Lee Jae-Hak;Han Won-Jeong;Choi Young Hi;Kim Eun-Kyung
Imaging Science in Dentistry
/
v.33
no.1
/
pp.35-41
/
2003
Purpose: To aid in determining the volume of graft bone required before a maxillary sinus lift procedure and compare the alveolar bone height measurements taken by panoramic radiographs to those by CT images. Materials and Methods : Data obtained by both panoramic radiographs and CT examination of 25 patients were used in this study. Maxillary sinus volumes from the antral floor to heights of 5 mm, 10 mm, 15 mm, and 20 mm, were calculated. Alveolar bone height was measured on the panoramic images at each maxillary tooth site and corrected by magnification rate (PBH). Available bone height (ABH) and full bone height (FBH) was measured on reconstructed CT images.
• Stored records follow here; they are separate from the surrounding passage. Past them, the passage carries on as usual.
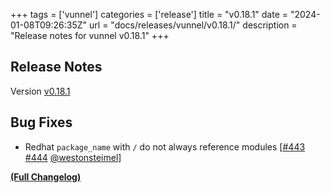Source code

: +++
tags = ['vunnel']
categories = ['release']
title = "v0.18.1"
date = "2024-01-08T09:26:35Z"
url = "docs/releases/vunnel/v0.18.1/"
description = "Release notes for vunnel v0.18.1"
+++

## Release Notes

Version [v0.18.1](https://github.com/anchore/vunnel/releases/tag/v0.18.1)

## Bug Fixes

- Redhat `package_name` with `/` do not always reference modules [[#443](https://github.com/anchore/vunnel/issues/443) [#444](https://github.com/anchore/vunnel/pull/444) [@westonsteimel](https://github.com/westonsteimel)]

**[(Full Changelog)](https://github.com/anchore/vunnel/compare/v0.18.0...v0.18.1)**

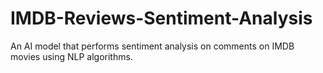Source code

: # IMDB-Reviews-Sentiment-Analysis
An AI model that performs sentiment analysis on comments on IMDB movies using NLP algorithms.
PBH was compared with ABH and FBH at the maxillary incisors, canines, premolars, and molars. Results: Volumes of the inferior portion of the sinuses were 0.55 ± 0041 ㎤ for 5 mm lifts, 2.11 ± 0.68 ㎤ for 10 mm, 4.26 ± 1.32 ㎤ for 15 mm, 6.95 ± 2.01 ㎤ for 20 mm. For the alveolar bone measurement, measurements by panoramic images were longer than available bone heights determined by CT images at the incisor and canine areas, and shorter than full bone heights on CT images at incisor, premolar, and molar areas (p<0.001). Conclusion: In bone grafting of the maxillary sinus floor, 0.96 ㎤ or more is required for a 5 mm-lift, 2.79 ㎤ or more for a 10 mm-lift, 5.58 ㎤ or more for a 15 mm-lift, and 8.96 ㎤ or more for a 20 mm-lift. Maxillary implant length determined using panoramic radiograph alone could result in underestimation or overestimation, according to the site involved.